:: DOCUMENT SEGMENT ::
## START

Calagator, based on Ruby on Rails, could be deployed either to a conventional hosting environment or to a cloud platform. It would thus scale, along the compute axis, as either environment allows. The elmcity service could be used in this way too. The service is written for Azure, but the core aggregation engine is independent of Azure and could be deployed to a conventional hosting environment.

For feed aggregators, another axis of scale is the number of feeds that can be processed. When that number grows, the time required to connect to many feeds and ingest their contents becomes a constraint. The elmcity service currently supports 50 calendar hubs. Thrice daily, each hub pulls data from Eventful, Upcoming, EventBrite, Facebook, and a list of iCalendar feeds. So far a single Azure worker role can easily do all this work. I'll dial up the number of workers if needed, but first I want to squeeze as much parallelism as I can out of each worker. To that end, I recently upgraded to the 4.0 version of the .NET Framework in order to exploit its dramatically simplified parallel processing. In this week's companion article I show how the elmcity service uses that new capability to optimize the time required to gather feeds from many sources.

Pub/sub networks can also scale by coalescing feeds. Consider a calendar hub operated, for some city, by the online arm of that city's newspaper. One model is flat. The newspaper runs a hub whose registry lists all the calendar feeds in town. But another model is hierarchical. In that model, there's a hub for arts and culture, a hub for sports and recreation, a hub for city government, and so on. Each hub gathers events from many feeds, and publishes the merged result on its own website for its own constituency. If the newspaper wants to include all those feeds, it can list them individually in its own registry. But why aggregate arts, sports, or recreation feeds more than once? The newspaper's uber-hub can, instead, reuse the arts, sports, and recreation feeds curated by those respective hubs, adding their merged outputs to its own set of curated feeds. Such reuse can cut down the computational time and effort required to propagate feeds throughout the network.

None of these mechanisms will matter, though, until a vibrant ecosystem of calendar feeds requires them. That's the ultimate constraint. Scaling the calendarsphere isn't a problem yet, but it would be a good problem to have. First, though, we've got to light up a whole bunch of feeds.


September 22 2010

Personal data stores and pub/sub networks

The elmcity project joins five streams of data about public calendar events. Four of them are well-known services: Facebook, EventBrite, Upcoming, and Eventful. They all work the same way. You sign up for a service, you post your events there, other people can go there to find out about your events. What they find, when they go there, are copies of your event data. If you want to promote an event in more than one place, you have to push a copy to each place. If you change the time or day of an event, you have to revisit all those places and push new copies to each.

## END

:: PROVIDED INFORMATION ::
## START

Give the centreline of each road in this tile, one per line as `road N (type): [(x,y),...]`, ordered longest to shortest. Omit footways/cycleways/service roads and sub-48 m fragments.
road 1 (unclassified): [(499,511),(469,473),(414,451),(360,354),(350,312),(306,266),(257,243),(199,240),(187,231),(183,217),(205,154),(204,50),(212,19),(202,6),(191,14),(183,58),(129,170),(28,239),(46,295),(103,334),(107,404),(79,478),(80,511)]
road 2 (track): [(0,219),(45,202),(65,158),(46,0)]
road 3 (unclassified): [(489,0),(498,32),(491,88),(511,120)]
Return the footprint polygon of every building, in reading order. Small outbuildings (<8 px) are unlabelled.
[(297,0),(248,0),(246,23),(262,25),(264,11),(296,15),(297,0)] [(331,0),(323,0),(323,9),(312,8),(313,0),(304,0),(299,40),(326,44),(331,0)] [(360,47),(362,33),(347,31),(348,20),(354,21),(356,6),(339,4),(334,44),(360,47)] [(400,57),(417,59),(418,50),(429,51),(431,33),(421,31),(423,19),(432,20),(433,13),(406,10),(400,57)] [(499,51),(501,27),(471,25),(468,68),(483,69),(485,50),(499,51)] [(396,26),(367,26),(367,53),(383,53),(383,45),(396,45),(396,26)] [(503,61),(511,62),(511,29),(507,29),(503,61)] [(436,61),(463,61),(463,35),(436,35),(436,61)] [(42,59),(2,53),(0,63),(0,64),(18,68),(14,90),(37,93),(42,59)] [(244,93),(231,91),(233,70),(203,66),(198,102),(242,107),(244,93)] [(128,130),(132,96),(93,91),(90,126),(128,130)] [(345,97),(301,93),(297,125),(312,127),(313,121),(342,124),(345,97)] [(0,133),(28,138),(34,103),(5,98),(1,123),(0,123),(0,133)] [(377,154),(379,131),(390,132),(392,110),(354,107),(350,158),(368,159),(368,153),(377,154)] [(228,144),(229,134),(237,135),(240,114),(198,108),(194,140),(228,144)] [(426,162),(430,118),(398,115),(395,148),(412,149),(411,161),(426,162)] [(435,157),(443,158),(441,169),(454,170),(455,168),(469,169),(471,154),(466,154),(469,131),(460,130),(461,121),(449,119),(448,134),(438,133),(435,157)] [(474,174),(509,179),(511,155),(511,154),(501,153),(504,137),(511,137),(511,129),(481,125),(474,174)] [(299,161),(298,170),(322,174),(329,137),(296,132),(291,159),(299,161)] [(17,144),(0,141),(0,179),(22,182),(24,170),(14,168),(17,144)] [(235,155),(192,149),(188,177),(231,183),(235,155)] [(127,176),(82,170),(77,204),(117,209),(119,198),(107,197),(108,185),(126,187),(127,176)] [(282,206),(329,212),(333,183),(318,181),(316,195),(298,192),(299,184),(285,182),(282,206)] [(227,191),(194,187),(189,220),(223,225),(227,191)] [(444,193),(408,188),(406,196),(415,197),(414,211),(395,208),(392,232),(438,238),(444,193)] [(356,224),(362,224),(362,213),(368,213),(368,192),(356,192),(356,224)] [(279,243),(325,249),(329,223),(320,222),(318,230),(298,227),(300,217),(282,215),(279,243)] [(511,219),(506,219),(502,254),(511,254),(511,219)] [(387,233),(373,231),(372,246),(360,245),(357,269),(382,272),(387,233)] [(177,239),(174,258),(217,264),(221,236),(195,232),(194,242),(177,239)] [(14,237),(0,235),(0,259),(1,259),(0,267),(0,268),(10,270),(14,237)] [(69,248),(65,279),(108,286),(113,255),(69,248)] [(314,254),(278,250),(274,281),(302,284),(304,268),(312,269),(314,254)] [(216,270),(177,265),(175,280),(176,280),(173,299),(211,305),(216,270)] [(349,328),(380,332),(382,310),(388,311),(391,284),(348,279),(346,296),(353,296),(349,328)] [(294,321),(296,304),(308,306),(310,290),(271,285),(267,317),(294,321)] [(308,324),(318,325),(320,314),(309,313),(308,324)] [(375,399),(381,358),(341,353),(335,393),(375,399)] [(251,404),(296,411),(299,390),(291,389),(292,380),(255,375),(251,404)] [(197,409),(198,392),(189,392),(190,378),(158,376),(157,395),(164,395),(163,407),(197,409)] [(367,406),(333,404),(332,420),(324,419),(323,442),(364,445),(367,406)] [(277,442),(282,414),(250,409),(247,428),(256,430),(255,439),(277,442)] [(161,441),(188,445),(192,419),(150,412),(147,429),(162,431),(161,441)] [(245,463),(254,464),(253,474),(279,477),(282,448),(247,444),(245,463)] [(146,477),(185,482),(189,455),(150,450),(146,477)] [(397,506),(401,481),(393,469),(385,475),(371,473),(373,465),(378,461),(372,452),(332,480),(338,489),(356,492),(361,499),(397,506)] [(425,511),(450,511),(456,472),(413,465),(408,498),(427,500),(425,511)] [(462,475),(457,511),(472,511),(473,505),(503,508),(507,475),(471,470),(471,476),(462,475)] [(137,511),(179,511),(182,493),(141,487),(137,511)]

## END

:: WHAT THIS EXERCISE ASKS ::
(A) In the calendar feed article, how many calendar hubs does the elmcity service currently support?
(B) List every source that the calendar feed article says each hub pulls data from three times a day.
(C) Please return the stretch of the calendar feed article from "Calagator, based on" through "conventional hosting environment.", copied word for word.

:: ANSWERS TO EACH TASK ::
(A) 50

(B) Eventful, Upcoming, EventBrite, Facebook, and a list of iCalendar feeds

(C)
Calagator, based on Ruby on Rails, could be deployed either to a conventional hosting environment or to a cloud platform. It would thus scale, along the compute axis, as either environment allows. The elmcity service could be used in this way too. The service is written for Azure, but the core aggregation engine is independent of Azure and could be deployed to a conventional hosting environment.